Now lets pretend I am rich.

Sorry, I was enjoying that. It honestly took me a long time to understand trust law because its simply not conceivable to me that someone has SO much money they need to give it away. But guess, what, its true. Our laws were set up to prohibit any situation that could rise to a monarchy or upper class like we left behind in England a few hundred years ago. Dynasties, legacies, or keeping way more then you need have never been part of the American way. If you have more then you need they will take it way in the form of taxes. That’s not the position of any political party, that is just what we ran away from.
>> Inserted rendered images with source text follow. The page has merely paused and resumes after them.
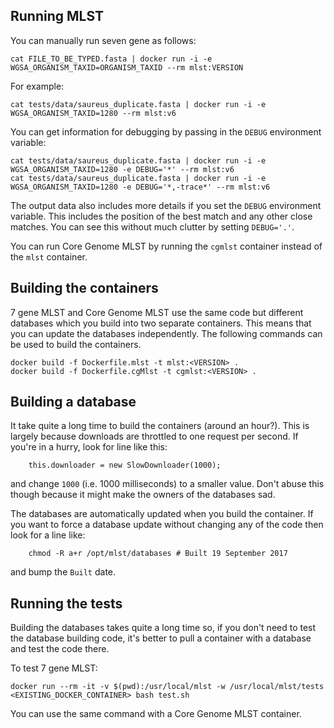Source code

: ## Running MLST

You can manually run seven gene as follows:

```
cat FILE_TO_BE_TYPED.fasta | docker run -i -e WGSA_ORGANISM_TAXID=ORGANISM_TAXID --rm mlst:VERSION
```

For example:

```
cat tests/data/saureus_duplicate.fasta | docker run -i -e WGSA_ORGANISM_TAXID=1280 --rm mlst:v6
```

You can get information for debugging by passing in the `DEBUG` environment variable:

```
cat tests/data/saureus_duplicate.fasta | docker run -i -e WGSA_ORGANISM_TAXID=1280 -e DEBUG='*' --rm mlst:v6
cat tests/data/saureus_duplicate.fasta | docker run -i -e WGSA_ORGANISM_TAXID=1280 -e DEBUG='*,-trace*' --rm mlst:v6
```

The output data also includes more details if you set the `DEBUG` environment variable.  This includes 
the position of the best match and any other close matches.  You can see this without much clutter 
by setting `DEBUG='.'`.

You can run Core Genome MLST by running the `cgmlst` container instead of the `mlst` container.

## Building the containers

7 gene MLST and Core Genome MLST use the same code but different databases 
which you build into two separate containers.  This means that you can 
update the databases independently.  The following commands can be used 
to build the containers.

```
docker build -f Dockerfile.mlst -t mlst:<VERSION> .
docker build -f Dockerfile.cgMlst -t cgmlst:<VERSION> .
```

## Building a database

It take quite a long time to build the containers (around an hour?).  This is 
largely because downloads are throttled to one request per second.  If you're 
in a hurry, look for line like this:

```
    this.downloader = new SlowDownloader(1000);
```

and change `1000` (i.e. 1000 milliseconds) to a smaller value.  Don't abuse 
this though because it might make the owners of the databases sad.

The databases are automatically updated when you build the container.  If 
you want to force a database update without changing any of the code then 
look for a line like:

```
    chmod -R a+r /opt/mlst/databases # Built 19 September 2017
```

and bump the `Built` date.

## Running the tests

Building the databases takes quite a long time so, if you don't need to test 
the database building code, it's better to pull a container with a database 
and test the code there.

To test 7 gene MLST:

```
docker run --rm -it -v $(pwd):/usr/local/mlst -w /usr/local/mlst/tests <EXISTING_DOCKER_CONTAINER> bash test.sh
```

You can use the same command with a Core Genome MLST container.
Since paying so much in taxes galls most of us we have all kinds of ways for rich people to get rid of all that excess money but still not give it to the government. Things like trusts. If you really don’t want to “own” that income you create a trust for someone who pays less in taxes like your children or you create a trust that is its own “person”. It gets its own tax ID and pays its own taxes. You can dump a large chunk of change into a trust and not have to pay income taxes on it. Or give it way on death. Nice.
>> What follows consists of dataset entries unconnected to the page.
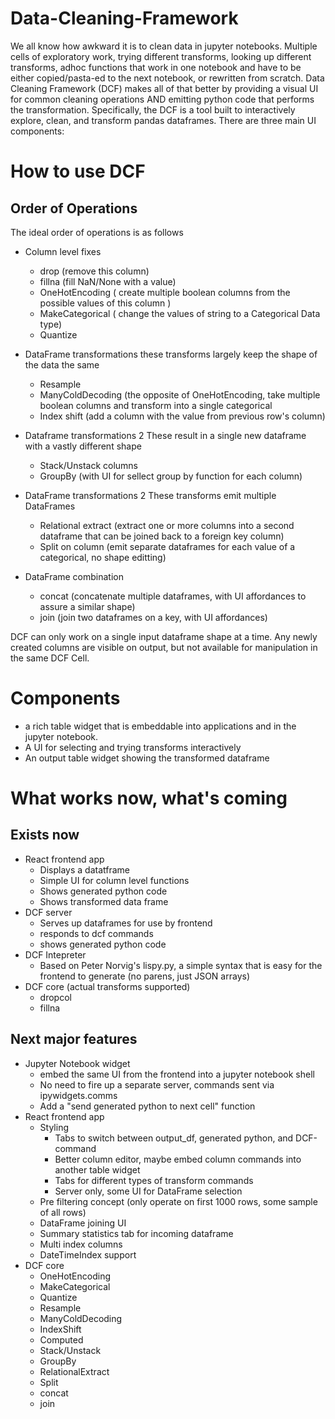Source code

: # Data-Cleaning-Framework

We all know how awkward it is to clean data in jupyter notebooks.  Multiple cells of exploratory work, trying different transforms, looking up different transforms, adhoc functions that work in one notebook and have to be either copied/pasta-ed to the next notebook, or rewritten from scratch.  Data Cleaning Framework  (DCF) makes all of that better by providing a visual UI for common cleaning operations AND emitting python code that performs the transformation. Specifically, the DCF is a tool built to interactively explore, clean, and transform pandas dataframes.  There are three main UI components: 


# How to use DCF

## Order of Operations
The ideal order of operations is as follows

* Column level fixes
  * drop (remove this column)
  * fillna (fill NaN/None with a value)
  * OneHotEncoding ( create multiple boolean columns from the possible values of this column )
  * MakeCategorical ( change the values of string to a Categorical Data type)
  * Quantize
* DataFrame transformations
these transforms largely keep the shape of the data the same

  * Resample
  * ManyColdDecoding (the opposite of OneHotEncoding, take multiple boolean columns and transform into a single categorical
  * Index shift (add a column with the value from previous row's column)
* Dataframe transformations 2
These result in a single new dataframe with a vastly different shape
  * Stack/Unstack columns
  * GroupBy (with UI for sellect group by function for each column)
* DataFrame transformations 2
These transforms emit multiple DataFrames
  * Relational extract (extract one or more columns into a second dataframe that can be joined back to a foreign key column)
  * Split on column (emit separate dataframes for each value of a categorical, no shape editting)
* DataFrame combination
  * concat (concatenate multiple dataframes, with UI affordances to assure a similar shape)
  * join (join two dataframes on a key, with UI affordances)

DCF can only work on a single input dataframe shape at a time.  Any newly created columns are visible on output, but not available for manipulation in the same DCF Cell.


# Components
* a rich table widget that is embeddable into applications and in the jupyter notebook.
* A UI for selecting and trying transforms interactively
* An output table widget showing the transformed dataframe


# What works now, what's coming

## Exists now
  * React frontend app
    * Displays a datatframe
	* Simple UI for column level functions
	* Shows generated python code
	* Shows transformed data frame
  * DCF server
    * Serves up dataframes for use by frontend
	* responds to dcf commands
	* shows generated python code
  * DCF Intepreter
    * Based on Peter Norvig's lispy.py, a simple syntax that is easy for the frontend to generate (no parens, just JSON arrays)
  * DCF core (actual transforms supported)
    * dropcol
	* fillna

## Next major features
  * Jupyter Notebook widget
    * embed the same UI from the frontend into a jupyter notebook shell
	* No need to fire up a separate server, commands sent via ipywidgets.comms
	* Add a "send generated python to next cell" function
  * React frontend app
    * Styling
	  * Tabs to switch between output_df, generated python, and DCF-command
	  * Better column editor, maybe embed column commands into another table widget
	  * Tabs for different types of transform commands
	  * Server only, some UI for DataFrame selection
    * Pre filtering concept (only operate on first 1000 rows, some sample of all rows)
	* DataFrame joining UI
	* Summary statistics tab for incoming dataframe
	* Multi index columns
	* DateTimeIndex support
  * DCF core
    * OneHotEncoding
	* MakeCategorical
	* Quantize
	* Resample
	* ManyColdDecoding
	* IndexShift
	* Computed
	* Stack/Unstack
	* GroupBy
	* RelationalExtract
	* Split
	* concat
	* join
In fact if you are so burdened with money now you could set up mutual trusts with a like- minded friend and put all your animals into a trust now. The trust would just carry on after you are gone. You just probably shouldn’t set up a trust for your animals with you as the trustee alone. The law thinks you already have a duty to provide for your children so that wont work with kids and I expect a court would find the same with animals. Or not. I kind of think it’s cheating so I wont recommend it.

The purpose of most trust tax laws and trust laws is to keep the small proportion of people who want to have their cake and eat it too from cheating the IRS, their children, their creditors, or their ex-wives. If you are the only trustee and the only beneficiary and you get to play with all your toys alone then people can reach that money. If you aren’t then they can’t. Trusts are often used to not only avoid the tax man but to protect assets from judgments against the owner of the property or to keep a person entitled to funds from getting them. If you set up a trust for your animals then you are not the beneficiary.

For a large farm owner with lots of liability and great tax burdens dumping a chunk of money into a irrevocable trust for pets now could be a safe way to make sure those funds are there later. If someone gets hurt on your farm they can’t “win” that money in lawsuit. You can’t spend it or use it either, but the point is to protect those assets from others who want it and to protect your animals if you die or become incapacitated.

Rich people have to do lot of estate planning. An honorary trust for pets in addition to other the other trusts and tricks and treats is not complete estate planning. Remember the rule—you find a way to protect your assets or its “redistributed” to all. The estate taxes are up in the air at any time. Right now the death tax is up over 2 million. When you actually die? Who knows?

So the rules are fairly simple after all, but complicated too. If you just want to provide for your animals leave some form of funding in a revocable trust and reference it in your documents and will. If you have excess money or a need to protect your assets talk to a professional and see if a irrevocable trust funded now is a better tax bet for you. Taxes may mean state and federal estate taxes, income taxes or property taxes. If you are cash poor fund with a life insurance policy and pour over other assets when they can be liquidated. If you are cash flush go find a really good professional to work out a complete estate plan.

Then there is the rule against perpetuities, which you can just plain ignore. It doesn’t apply to honorary trusts for animals and it will just make your brain hurt!